L'algorithme permet une compression des données plus efficace pour les charges de travail liées à l'IA, réduisant potentiellement la quantité de mémoire DRAM et flash NAND physique requise. Bien que les indices de performance spécifiques ne soient pas encore publics, des sources proches du projet suggèrent qu'il pourrait réduire la demande de matériel de mémoire d'au moins 10 % dans l'ensemble de l'industrie d'ici deux ans.
Pour les fabricants de mémoire comme Micron et Sandisk, qui dépendent de la croissance constante de la demande des centres de données, une réduction de 10 % du volume pourrait effacer des milliards de dollars de revenus et exercer une pression à la baisse sur les cours boursiers, qui ont progressé de plus de 50 % au cours de l'année écoulée.
La technologie cible la croissance explosive de la mémoire requise pour les grands modèles de langage. Des entreprises comme Nvidia ont vu la demande pour leurs GPU s'envoler, ce qui a alimenté un boom pour la mémoire à large bande passante (HBM) fournie par Micron et SK Hynix. TurboQuant s'efforce d'atténuer ce goulot d'étranglement de la mémoire au niveau logiciel, une alternative moins coûteuse que l'achat de matériel supplémentaire.

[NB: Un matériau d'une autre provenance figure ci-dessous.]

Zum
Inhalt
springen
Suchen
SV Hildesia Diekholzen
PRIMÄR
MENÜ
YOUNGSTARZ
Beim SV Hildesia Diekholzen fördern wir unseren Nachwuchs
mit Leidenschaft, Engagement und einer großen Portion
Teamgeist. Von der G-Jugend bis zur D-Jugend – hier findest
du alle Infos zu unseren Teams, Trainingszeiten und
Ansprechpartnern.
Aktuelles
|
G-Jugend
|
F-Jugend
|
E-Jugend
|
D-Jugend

Bien que Google soit le premier à annoncer une telle technologie, d'autres acteurs du cloud à grande échelle comme Amazon Web Services et Microsoft Azure développent probablement des techniques de compression similaires. « Cela marque un passage d'une approche centrée sur le matériel à une approche logicielle pour l'extension de l'infrastructure d'IA », selon une note de Gartner Research. Le cabinet estime que le marché total adressable pour la DRAM et la NAND pourrait se contracter de 15 à 20 milliards de dollars d'ici 2028 si cette technologie est largement adoptée.
La réaction du marché a été modérée jusqu'à présent, les actions de Micron (MU) et de Western Digital (WDC) ayant baissé de moins de 1 % lors des transactions d'avant-bourse. Les investisseurs attendent peut-être des données concrètes avant d'intégrer la menace dans les cours. Cependant, avec Micron se négociant à un P/E prévisionnel de 15 et WDC à 12, tout changement significatif de la demande à long terme pourrait remettre en cause les valorisations actuelles. La société mère de Google, Alphabet (GOOGL), pourrait réaliser des milliards d'économies annuelles sur le matériel des centres de données, augmentant potentiellement ses marges déjà solides dans le cloud.
Cet article est fourni à titre informatif uniquement et ne constitue pas un conseil en investissement.